If an application has no need for any physical time properties, the concurrence of physical and logical time can be turned off; in this case, the tags are used only to preserve determinism, not to control timing. Moreover, LF programmers are not required to explicitly control the timing aspects of their programs. Delays can simply be omitted, for instance, when scheduling an action, in which case the runtime will use the next available tag. In consequence, also untimed general-purpose programs can benefit from the deterministic concurrency enabled by LF’s timed semantics.
3.3 Asynchrony and Deliberate Nondeterminism
In the examples discussed in Section
3.1, we have hard-coded the order in which the users send requests by using timers and, thus, assigned fixed tags to the request events. While using a predefined order is useful for testing and for demonstration, reactor programs that are deployed in practice need to be able to handle sporadic asynchronous inputs in order to be useful. Concretely, in our account example we do need to handle asynchronous events that are created when users initiate withdrawal or deposit requests.
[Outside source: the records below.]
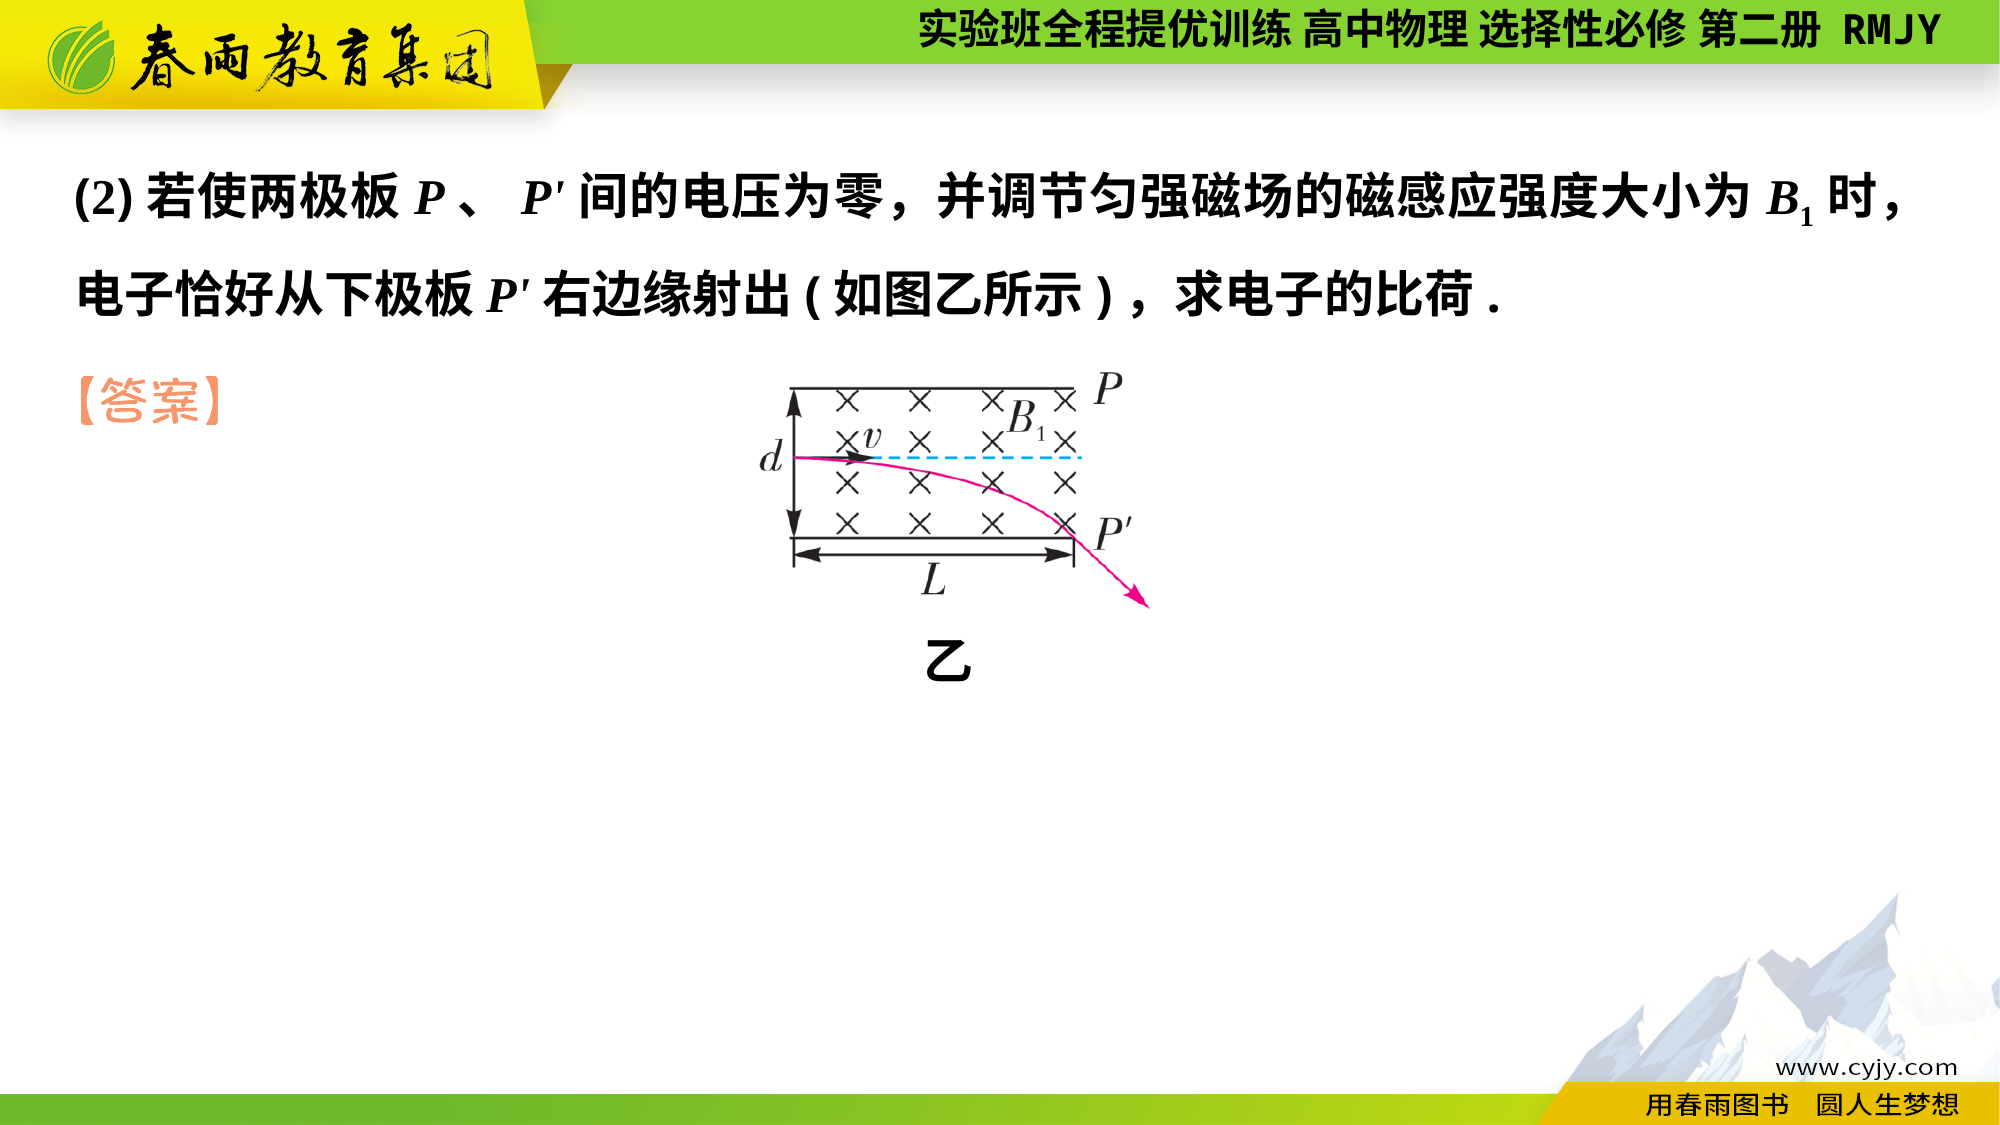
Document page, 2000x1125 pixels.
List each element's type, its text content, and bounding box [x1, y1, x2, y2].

picture [0, 0, 2000, 1125]
text_box 乙 [908, 620, 1011, 697]
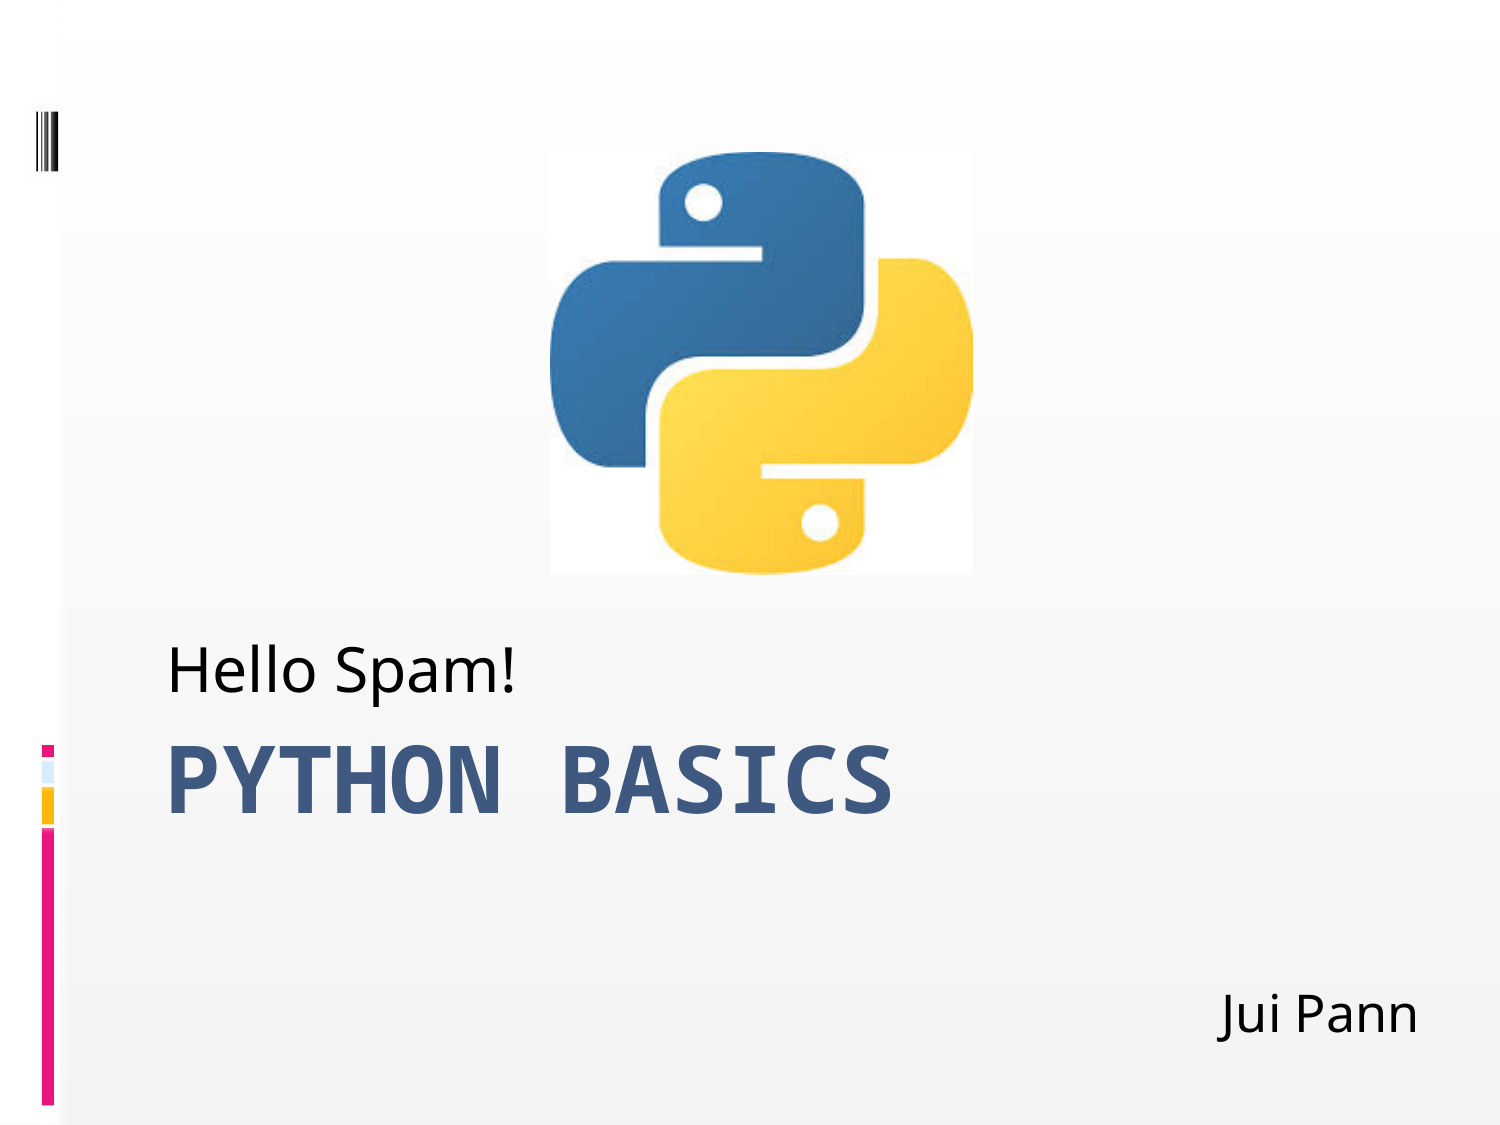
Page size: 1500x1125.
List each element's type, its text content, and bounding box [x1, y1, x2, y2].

The reactor model distinguishes logical actions and physical ones. While a logical action is always scheduled synchronously with a delay relative to the current tag, a physical action may be scheduled from asynchronous contexts. Its event is assigned a tag based on the current reading of physical time. Physical actions are the key mechanism for handling sporadic inputs originating from physical processes and for introducing deliberate nondeterminism.
The assignment of tags to physical actions is nondeterministic in the sense that it is not defined by the program. However, once those tags are assigned, for example, to deposit or withdrawal requests by a user, the processing of the events is deterministic and occurs in tag order. Hence, the tags assigned to externally initiated events are considered as part of the input, and given this input, the program remains deterministic. This approach draws a clear perimeter around the deterministic and therefore testable program logic while allowing it to interact with sporadic external inputs.
Figures
4(a) and
4(c) show an implementation of our account example that uses physical actions to handle sporadic user requests. The physical action on line 5 may be scheduled from asynchronous processes outside of the LF program. It has type
float, which allows it to carry the value of the deposit or withdrawal request initiated by the user. The reaction on line 5 is triggered by the physical action and it forwards the value of the action to the output port. The
Account and
Proxy reactors remain unchanged. Consequently, they implement the same testable behavior as in our earlier examples. We only exchanged the event sources from predefined timers to physical actions to allow sporadic input. Concretely, if
userA sends a deposit message at tag
\(g_A\) and
userB sends a withdrawal message at tag
\(g_B\) with
\(g_B \gt g_A\) , then the semantics of LF guarantees that the response of the account is identical to the response in a test case that uses the same tag ordering (i.e., the behavior is identical to the program in Figure
3(a)).
Physical actions can also be used within the program itself, for example, to nondeterministically assign a new tag to a message received from another reactor. In this usage, physical actions provide a means for deliberately introducing actor-like nondeterminism into a program. For example, the program shown in Figure
4(b) reproduces the nondeterministic behavior of the actor program shown in Figure
1(c). It is created by replacing the logical connection operator
-> with the physical connection operator
∼> on lines 15 to 17. Physical connections behave similar to after delays, but instead of inserting a delay, they insert a physical action to create events with tags based on the current physical time. Thus, in Figure
4(b), the deposit and withdrawal messages are tagged nondeterministically in the order in which they arrive at the account. Consequently, the account processes the messages in the order of arrival.